I spent a further two days in the gallery with Kenny Willis, selecting the finalists, conjugating the display and completing the most difficult of tasks: selecting the prize winners. These final decisions went through many permutations and, like any distillation process, the stronger elements bubbled their way to the top. These final works posses a range of qualities ranging from poetic beauty to brutal power. For me these objects address themes, which are both specific yet universal and of significant importance in our time. I feel that is the role of the Portage competition: it is a barometer of ceramic practice here and now, and I hope this selection fully reflects the high standards and diverse ceramic practice that forms a vibrant part of the creative culture of New Zealand.
And the winners are
Premier Award Winner ($15,000): Raewyn Atkinson of Wellington for Wasters III (Accumulate):
"This work belongs to a series that initially used found 'wasters' from a ceramic factory and has progressed to the reworking of my own. It has evolved from an accumulation of a range of influences and experiences including a beach in Northern California composed entirely of ceramic shards, a Delft 'waster' in the Victoria and Albert Museum and an interest in the discarded.
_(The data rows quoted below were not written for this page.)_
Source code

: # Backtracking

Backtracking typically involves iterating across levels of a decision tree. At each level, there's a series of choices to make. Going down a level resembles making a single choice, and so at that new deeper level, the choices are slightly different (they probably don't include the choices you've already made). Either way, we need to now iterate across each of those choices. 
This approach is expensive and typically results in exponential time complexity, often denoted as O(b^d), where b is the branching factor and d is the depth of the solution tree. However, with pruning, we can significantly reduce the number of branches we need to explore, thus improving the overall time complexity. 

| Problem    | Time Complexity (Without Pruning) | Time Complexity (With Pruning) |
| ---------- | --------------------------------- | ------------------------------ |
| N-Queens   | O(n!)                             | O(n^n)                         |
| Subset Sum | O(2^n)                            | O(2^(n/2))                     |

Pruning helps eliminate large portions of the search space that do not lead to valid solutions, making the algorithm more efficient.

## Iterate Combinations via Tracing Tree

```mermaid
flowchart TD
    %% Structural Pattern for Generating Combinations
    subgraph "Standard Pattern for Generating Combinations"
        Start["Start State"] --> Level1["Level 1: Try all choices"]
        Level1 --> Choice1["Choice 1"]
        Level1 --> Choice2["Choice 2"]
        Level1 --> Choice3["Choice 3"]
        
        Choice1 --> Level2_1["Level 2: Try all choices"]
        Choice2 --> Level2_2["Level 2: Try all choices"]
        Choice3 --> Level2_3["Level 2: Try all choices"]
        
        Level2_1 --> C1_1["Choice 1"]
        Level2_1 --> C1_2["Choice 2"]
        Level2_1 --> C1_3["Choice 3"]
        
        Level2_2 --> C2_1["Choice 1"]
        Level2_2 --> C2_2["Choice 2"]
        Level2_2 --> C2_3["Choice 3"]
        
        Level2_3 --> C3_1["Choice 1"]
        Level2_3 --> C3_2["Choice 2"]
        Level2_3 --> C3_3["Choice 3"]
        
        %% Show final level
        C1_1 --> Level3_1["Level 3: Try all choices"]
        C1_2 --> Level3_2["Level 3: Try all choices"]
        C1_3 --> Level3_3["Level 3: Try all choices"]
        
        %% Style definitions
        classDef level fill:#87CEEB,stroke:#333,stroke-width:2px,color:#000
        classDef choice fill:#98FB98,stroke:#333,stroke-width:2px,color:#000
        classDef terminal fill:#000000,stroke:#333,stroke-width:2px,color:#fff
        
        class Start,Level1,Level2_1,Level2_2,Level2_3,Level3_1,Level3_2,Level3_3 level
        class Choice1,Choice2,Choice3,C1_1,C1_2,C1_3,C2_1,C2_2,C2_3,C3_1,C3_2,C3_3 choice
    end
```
"In the making of porcelain tableware, my own expectations and the limitations prescribed by function results in a high rate of 'wasters'. By stacking and balancing the losses that occur in the firing process, Wasters III (Accumulate) is my reflection on personal and global fragility and responsibility. I am wanting to make the discarded visible."
Merit Award ($2000): Virginia Leonard of Warkworth for Too Many Surgeons:
"Chronic pain has no biological value. Modern medicine cannot reliably treat chronic pain. It lacks language and voice. I have sought a voice for my own pain ... the language of my clay-making is my attempt to rid my body of trauma and reduce my level of chronic pain."
Merit Award ($1000): Paul Maseyk of New Plymouth for Essential Equipment for an Arsonist:
"Essential equipment for a competent arsonist - cigarettes, matches, lighter, petrol, molotov cocktail - all useful tools if trying to start a fire for mischievous purposes."
Ceramic Research Centre in Guldagergaard, Denmark, Residency: John Parker of West Auckland:
"I usually work in isolation in my own studio, so I would welcome the chance to explore new methods and to develop new work in the highly collaborative environment of the Guldagergaard Ceramic Research Centre. Acknowledging their expertise in the wider continuum of ceramics my experience there, engaging with technicians and other ceramicists, will be professionally extending and invaluable in my future practice as an artist."
• Ingrid Murphy has been a ceramicist and educator for more than 20 years. She led the renowned Ceramics Department at Cardiff School of Art & Design in Wales and leads the school's new trans-disciplinary Maker Department and the FAB-Cre8 research center. She has just been shortlisted for the British Ceramics Biennial Award.